Dura lex, sed lex

Un homme est mort, bien sur. Trois balles dans le dos, ça fait désordre quand même. Surtout lorsque celui qui tenait le pistolet est gendarme. Une enquête est ouverte ; il est poursuivi, mis en examen pour des faits que l'on nomme trivialement "coups mortels". L'institution judiciaire prend d'emblée parti : il n'avait pas d'intention homicide. Pourquoi pas, même s'il est plutôt dans l'habitude du Ministère Public de ratisser large au moins dans un premier temps.

Le Juge des Libertés et de la Détention ne décerne pas mandat de dépôt. Il a, à priori, raison : la détention provisoire doit être, la loi le ressasse comme pour s'en convaincre, exeptionnelle.

On imagine mal en effet qu'un militaire prenne la fuite, suborne des témoins ou exerce quelque pression que ce soit : l'enquête menée par le Juge d'Instruction ne pâtira pas de la liberté du mis en examen d'autant qu'on nous assure que son contrôle judiciaire est "strict".

Certes, le seul motif du "trouble exeptionnel à l'ordre public" aurait pu justifier une incarcération. Mais bon, les prisons sont surpeuplées et cela aurait induit que la souffrance des victimes, c'est-à-dire la famille du défunt, soit prise en considération, ce qui n'est pas du tout dans l'air du temps.

Exit donc le ressentiment d'une mère, la haine d'une soeur, l'incompréhention de tout un clan : il ferait beau voir que les victimes interfèrent de quelque manière que ce soit dans le débat judiciaire.

Dura lex, sed lex.

Nul, en outre, n'est censé ignorer la loi : il devait, ou aurait du savoir que s'évader d'une gendarmerie fait courir beaucoup plus de risques que s'évader d'un commissariat, ce qui rend dérisoire toutes les objections des "droitdelhommistes".

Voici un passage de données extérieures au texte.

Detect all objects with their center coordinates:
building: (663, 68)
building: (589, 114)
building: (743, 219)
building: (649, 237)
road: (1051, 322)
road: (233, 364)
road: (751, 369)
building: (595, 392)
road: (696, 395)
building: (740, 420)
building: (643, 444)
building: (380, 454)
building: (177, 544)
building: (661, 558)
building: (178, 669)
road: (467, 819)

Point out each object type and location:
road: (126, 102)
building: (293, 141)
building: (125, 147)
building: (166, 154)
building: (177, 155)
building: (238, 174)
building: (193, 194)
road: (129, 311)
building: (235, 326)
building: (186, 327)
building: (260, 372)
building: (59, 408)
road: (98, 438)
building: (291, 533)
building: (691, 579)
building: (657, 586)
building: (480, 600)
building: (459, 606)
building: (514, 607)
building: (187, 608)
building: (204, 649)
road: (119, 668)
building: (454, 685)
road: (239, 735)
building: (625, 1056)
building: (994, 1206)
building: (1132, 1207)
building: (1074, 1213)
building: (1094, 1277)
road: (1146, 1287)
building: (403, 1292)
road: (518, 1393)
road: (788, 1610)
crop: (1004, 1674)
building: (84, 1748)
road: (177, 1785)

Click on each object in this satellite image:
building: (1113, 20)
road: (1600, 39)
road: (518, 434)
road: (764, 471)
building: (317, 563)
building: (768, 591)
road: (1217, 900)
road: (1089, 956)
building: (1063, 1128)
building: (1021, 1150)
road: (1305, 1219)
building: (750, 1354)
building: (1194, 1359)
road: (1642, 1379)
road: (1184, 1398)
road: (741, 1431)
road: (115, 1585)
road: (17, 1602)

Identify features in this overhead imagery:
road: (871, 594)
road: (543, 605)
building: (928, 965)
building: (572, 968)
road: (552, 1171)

Cette affaire n'est en rien extraordinnaire : la justice a bien fonctionné. Elle n'a bien évidemment pas contenté toutes les parties, mais ce n'est pas son rôle.

Les détenus qui, avec la mauvaise foi qui les caractérisent souvent, ne manqueront pas d'établir un parallèle avec leur propre affaire, font fausse route.

Se rebeller au contrôle d'identité lorsque l'on est sans domicile n'est pas raisonnable et vous conduit inévitablement en détention provisoire.

Voler, frauder, abuser lorsque l'on a déjà été condamné ne peut qu'amener la délivrance d'un mandat de dépôt en raison du risque évident de réitération.

Vendre de la résine de cannabis, même dans le cadre d'un trafic misérable, est insupportable en considération des risques pour la santé publique.

Cela n'a vraiment rien à voir et ces décisions d'incarcération ne sont aussi que le reflet d'une justice qui fonctionne bien.

Dura lex, sed lex, qu'on vous dit!

 

 

 

 

 

 

 

La loi doit s'appliquer dans toute sa rigueur.